添付一覧
○「感染症の予防を目的とした組換えウイルスワクチンの開発に関するガイドライン」について
(令和6年3月27日)
(医薬薬審発0327第7号)
(各都道府県衛生主管部(局)長あて厚生労働省医薬局医薬品審査管理課長通知)
(公印省略)
感染症の予防を目的とした組換えウイルスワクチンの品質、有効性及び安全性について、別添のとおり考え方や留意点をガイドラインとしてとりまとめましたので、貴管内関係業者に対し周知方ご配慮願います。
なお、本ガイドラインは、現時点における科学的知見に基づく基本的考え方をまとめたものであり、学問上の進歩等を反映した合理的根拠に基づいたものであれば、必ずしもここに示した方法を固守するよう求めるものではないことを申し添えます。
(別添)
感染症の予防を目的とした組換えウイルスワクチンの開発に関するガイドライン
目次
第1章 総則
1.はじめに
2.目的
3.適用範囲
4.定義
5.開発の考え方
第2章 組換えウイルスワクチンの概要及び開発の経緯等
1.組換えウイルスの作製の経緯
2.組換えウイルスの性質
第3章 製造方法の開発及び品質評価
1.組換えウイルス及び製造用細胞
2.特性解析
3.規格試験及び管理方法
4.安定性試験
第4章 非臨床試験
1.動物種/モデルの選択
2.薬理試験(効力を裏付けるための試験)
3.非臨床安全性試験
4.生体内分布試験
5.生殖細胞への組込みリスクの評価(遺伝子組込み評価)
6.組換えウイルスの排出の評価
第5章 臨床試験
1.有効性評価の考え方
2.安全性評価の考え方
3.排出及び第三者への伝播に係る評価の考え方
4.避妊期間の設定の必要性と基本的考え方
5.生殖細胞への組込みリスクの評価(遺伝子組込み評価)

[抽出したページのテキストデータ]
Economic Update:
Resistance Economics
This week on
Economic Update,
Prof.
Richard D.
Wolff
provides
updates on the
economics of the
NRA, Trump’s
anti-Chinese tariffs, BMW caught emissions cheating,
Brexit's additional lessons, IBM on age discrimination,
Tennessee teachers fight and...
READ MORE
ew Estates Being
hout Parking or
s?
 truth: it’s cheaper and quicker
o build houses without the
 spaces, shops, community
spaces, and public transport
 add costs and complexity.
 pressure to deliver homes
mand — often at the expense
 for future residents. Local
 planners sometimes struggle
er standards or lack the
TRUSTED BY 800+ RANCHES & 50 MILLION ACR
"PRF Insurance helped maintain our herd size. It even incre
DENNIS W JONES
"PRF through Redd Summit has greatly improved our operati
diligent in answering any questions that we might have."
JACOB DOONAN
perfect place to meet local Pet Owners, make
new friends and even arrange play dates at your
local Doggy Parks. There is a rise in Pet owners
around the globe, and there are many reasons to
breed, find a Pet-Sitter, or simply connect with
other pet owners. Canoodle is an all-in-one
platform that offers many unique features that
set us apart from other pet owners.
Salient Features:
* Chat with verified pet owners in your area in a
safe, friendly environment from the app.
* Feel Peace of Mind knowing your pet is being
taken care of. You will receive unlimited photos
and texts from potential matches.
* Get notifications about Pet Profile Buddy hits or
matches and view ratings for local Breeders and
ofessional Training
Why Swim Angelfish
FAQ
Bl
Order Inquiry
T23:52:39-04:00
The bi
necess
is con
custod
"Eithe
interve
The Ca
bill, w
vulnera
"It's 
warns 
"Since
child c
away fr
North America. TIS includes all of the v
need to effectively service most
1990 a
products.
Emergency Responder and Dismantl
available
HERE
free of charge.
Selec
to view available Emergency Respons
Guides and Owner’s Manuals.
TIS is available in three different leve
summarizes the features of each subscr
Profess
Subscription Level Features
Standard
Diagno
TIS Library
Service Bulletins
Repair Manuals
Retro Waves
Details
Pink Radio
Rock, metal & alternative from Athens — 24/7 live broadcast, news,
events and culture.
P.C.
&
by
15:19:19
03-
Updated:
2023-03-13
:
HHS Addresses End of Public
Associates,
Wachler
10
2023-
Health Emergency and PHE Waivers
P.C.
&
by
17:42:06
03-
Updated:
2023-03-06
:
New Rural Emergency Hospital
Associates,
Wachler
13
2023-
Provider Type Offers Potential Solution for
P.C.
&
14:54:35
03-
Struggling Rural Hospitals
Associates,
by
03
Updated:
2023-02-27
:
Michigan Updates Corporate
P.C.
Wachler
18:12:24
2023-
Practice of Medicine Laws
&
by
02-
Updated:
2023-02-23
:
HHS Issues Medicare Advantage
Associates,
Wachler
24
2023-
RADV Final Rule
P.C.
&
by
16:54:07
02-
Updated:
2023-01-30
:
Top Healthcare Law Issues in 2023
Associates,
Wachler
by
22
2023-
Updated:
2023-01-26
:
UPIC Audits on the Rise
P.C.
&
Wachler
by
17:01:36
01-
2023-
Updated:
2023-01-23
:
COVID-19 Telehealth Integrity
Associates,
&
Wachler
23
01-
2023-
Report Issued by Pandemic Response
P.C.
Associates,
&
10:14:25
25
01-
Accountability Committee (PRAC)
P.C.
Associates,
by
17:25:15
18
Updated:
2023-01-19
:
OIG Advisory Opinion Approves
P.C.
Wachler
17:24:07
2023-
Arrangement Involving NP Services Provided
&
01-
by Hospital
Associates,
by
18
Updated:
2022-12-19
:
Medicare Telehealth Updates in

_指示_
上の通知について答えてください。
1. 通知の番号は何ですか。
2. 通知はだれにあてたものですか。
3. 目次で「非臨床試験」は第何章ですか。

_解答_
1. 医薬薬審発0327第7号
2. 各都道府県衛生主管部(局)長
3. 第4章